Diamond Immortals, originally slated as a 22-card set, has gradually expanded as the campaign gathered steam. When the campaign hit $35,000, Nolan Ryan was added. Steve Carlton was added when the campaign raised $40,000. The next goal of $50,000 will unlock the final card – a new painting of Tom Seaver.

“I thought the hobby would find this project interesting and want to get involved, but you never know,” Evans said. “I’ve been absolutely thrilled with the response. I figured that if I made something authentic as a baseball lover, it would find an audience of other people who love baseball and baseball cards.”
Other supporter options include a $249 pledge for a Perez-signed print of Aaron Judge numbered to 99. Also available for $5,000 is an original oil on canvas painting of Shohei Ohtani that Perez used for the Diamond Immortals set.
When the campaign hit $40,000, all supporters will be eligible for a random drawing of an original oil on canvas painting of Aaron Judge. With two weeks left in the campaign, $41,000 have been raised.

The Diamond King Release
According to Evans, filming for The Diamond King is scheduled to finish at the end of the year and be released sometime in 2024, primarily through film festivals across the country first.

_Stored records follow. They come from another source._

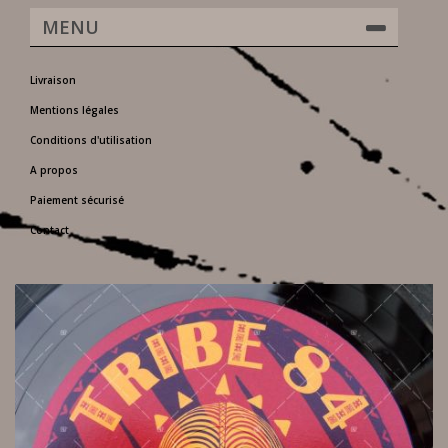
MENU
Livraison
Mentions légales
Conditions d'utilisation
A propos
Paiement sécurisé
Contact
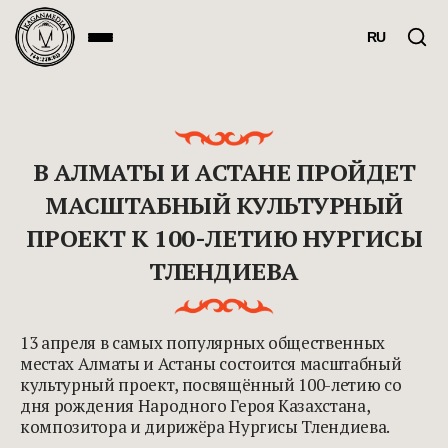
RU
В АЛМАТЫ И АСТАНЕ ПРОЙДЕТ
МАСШТАБНЫЙ КУЛЬТУРНЫЙ
ПРОЕКТ К 100-ЛЕТИЮ НУРГИСЫ
ТЛЕНДИЕВА
13 апреля в самых популярных общественных
местах Алматы и Астаны состоится масштабный
культурный проект, посвящённый 100-летию со
дня рождения Народного Героя Казахстана,
композитора и дирижёра Нургисы Тлендиева.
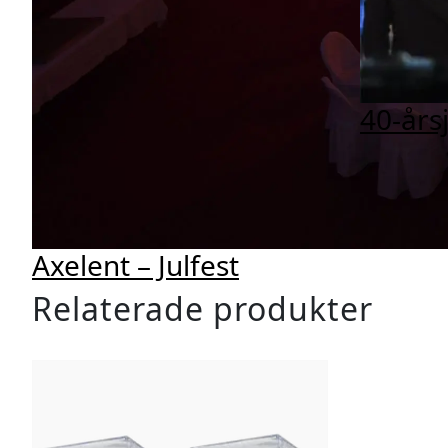
40-års
Axelent – Julfest
Relaterade produkter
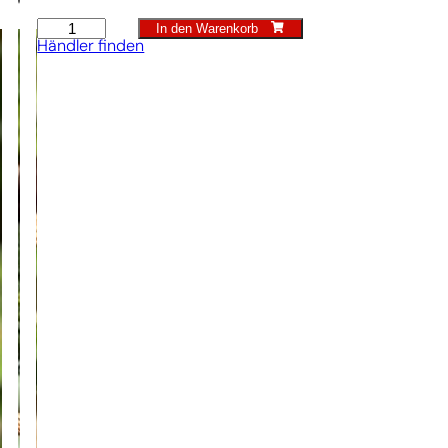
In den Warenkorb
Pflanzstock
Händler finden
Menge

The film is in the early stages of production. Evans hopes to include footage of this year’s National Sports Collectors Convention in Chicago, where Perez will be at the Robert Edward Auctions booth. He also hopes to have footage of this year’s National Baseball Hall of Fame Induction Ceremony weekend.
All Kickstarter campaign supporters will get their names in the end credits. Backers that give $25 or more will get access to an early online film screening.